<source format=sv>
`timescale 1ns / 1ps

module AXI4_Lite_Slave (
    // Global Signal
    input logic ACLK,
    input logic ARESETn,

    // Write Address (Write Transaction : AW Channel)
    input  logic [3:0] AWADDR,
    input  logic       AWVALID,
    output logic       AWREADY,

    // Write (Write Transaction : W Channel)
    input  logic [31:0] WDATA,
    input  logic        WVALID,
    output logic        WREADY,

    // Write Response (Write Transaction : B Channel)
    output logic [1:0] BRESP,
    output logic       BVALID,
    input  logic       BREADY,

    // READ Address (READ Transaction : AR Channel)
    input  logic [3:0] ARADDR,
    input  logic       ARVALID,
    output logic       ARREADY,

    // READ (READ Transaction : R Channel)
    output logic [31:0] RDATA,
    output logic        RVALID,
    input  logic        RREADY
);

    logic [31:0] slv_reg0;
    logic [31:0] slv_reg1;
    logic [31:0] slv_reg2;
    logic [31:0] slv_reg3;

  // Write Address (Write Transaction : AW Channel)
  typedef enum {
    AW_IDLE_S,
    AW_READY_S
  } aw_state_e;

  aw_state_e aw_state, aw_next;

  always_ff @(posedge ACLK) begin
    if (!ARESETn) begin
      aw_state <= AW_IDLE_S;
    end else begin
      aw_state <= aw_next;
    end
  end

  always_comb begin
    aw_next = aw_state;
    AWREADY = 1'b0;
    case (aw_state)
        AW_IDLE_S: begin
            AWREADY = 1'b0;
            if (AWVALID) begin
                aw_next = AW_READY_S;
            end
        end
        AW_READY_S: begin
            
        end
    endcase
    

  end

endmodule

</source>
___
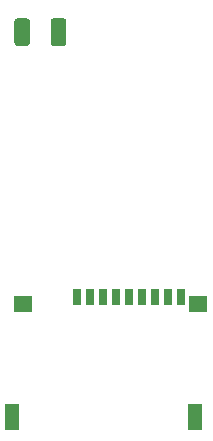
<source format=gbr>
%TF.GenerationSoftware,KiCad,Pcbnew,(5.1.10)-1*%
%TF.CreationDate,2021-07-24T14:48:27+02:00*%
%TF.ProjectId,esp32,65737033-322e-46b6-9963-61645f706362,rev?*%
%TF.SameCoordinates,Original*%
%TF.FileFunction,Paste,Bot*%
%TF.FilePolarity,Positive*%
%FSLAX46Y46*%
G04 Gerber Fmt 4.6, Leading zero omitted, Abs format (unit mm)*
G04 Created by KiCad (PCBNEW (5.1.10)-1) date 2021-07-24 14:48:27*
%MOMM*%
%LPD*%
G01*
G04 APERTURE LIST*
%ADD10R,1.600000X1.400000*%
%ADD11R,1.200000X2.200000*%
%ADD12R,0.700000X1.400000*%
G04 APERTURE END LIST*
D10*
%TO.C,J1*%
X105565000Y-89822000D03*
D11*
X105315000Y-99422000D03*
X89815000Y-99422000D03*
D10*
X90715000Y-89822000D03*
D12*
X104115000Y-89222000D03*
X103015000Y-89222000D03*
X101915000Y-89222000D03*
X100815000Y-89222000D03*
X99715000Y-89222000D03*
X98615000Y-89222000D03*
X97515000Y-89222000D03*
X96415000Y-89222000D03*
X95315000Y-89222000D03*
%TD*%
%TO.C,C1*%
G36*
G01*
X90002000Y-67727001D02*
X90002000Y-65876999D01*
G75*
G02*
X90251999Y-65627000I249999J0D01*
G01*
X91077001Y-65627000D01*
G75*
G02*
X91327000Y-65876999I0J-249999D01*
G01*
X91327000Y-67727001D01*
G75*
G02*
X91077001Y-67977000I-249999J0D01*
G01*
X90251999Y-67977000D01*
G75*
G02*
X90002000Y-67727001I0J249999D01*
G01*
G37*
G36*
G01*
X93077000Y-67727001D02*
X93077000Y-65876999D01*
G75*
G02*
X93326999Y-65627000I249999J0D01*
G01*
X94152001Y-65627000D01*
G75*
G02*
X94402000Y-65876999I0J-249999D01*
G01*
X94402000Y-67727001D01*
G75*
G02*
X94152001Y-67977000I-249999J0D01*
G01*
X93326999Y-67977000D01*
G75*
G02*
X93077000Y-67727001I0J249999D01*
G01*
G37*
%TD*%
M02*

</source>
___
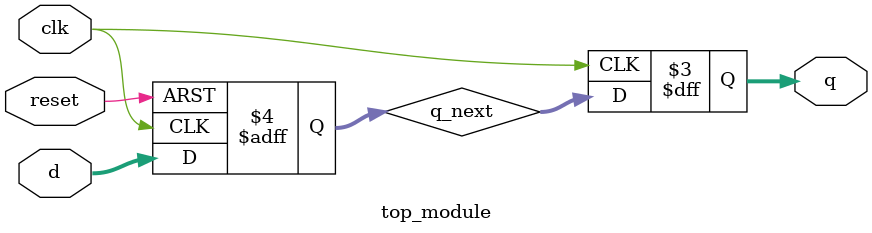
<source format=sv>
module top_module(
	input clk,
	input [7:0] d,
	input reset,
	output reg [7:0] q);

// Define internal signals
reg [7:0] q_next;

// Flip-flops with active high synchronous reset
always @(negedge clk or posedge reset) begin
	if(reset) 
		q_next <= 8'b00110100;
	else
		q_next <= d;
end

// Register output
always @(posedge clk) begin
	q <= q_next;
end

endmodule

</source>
___
DESCRIPTION OF THE TASK :: Whenever the string "ACLK" shows up on a line of the listing, copy that line.

OUTPUT OF THE EXERCISE ::
    input logic ACLK,
  always_ff @(posedge ACLK) begin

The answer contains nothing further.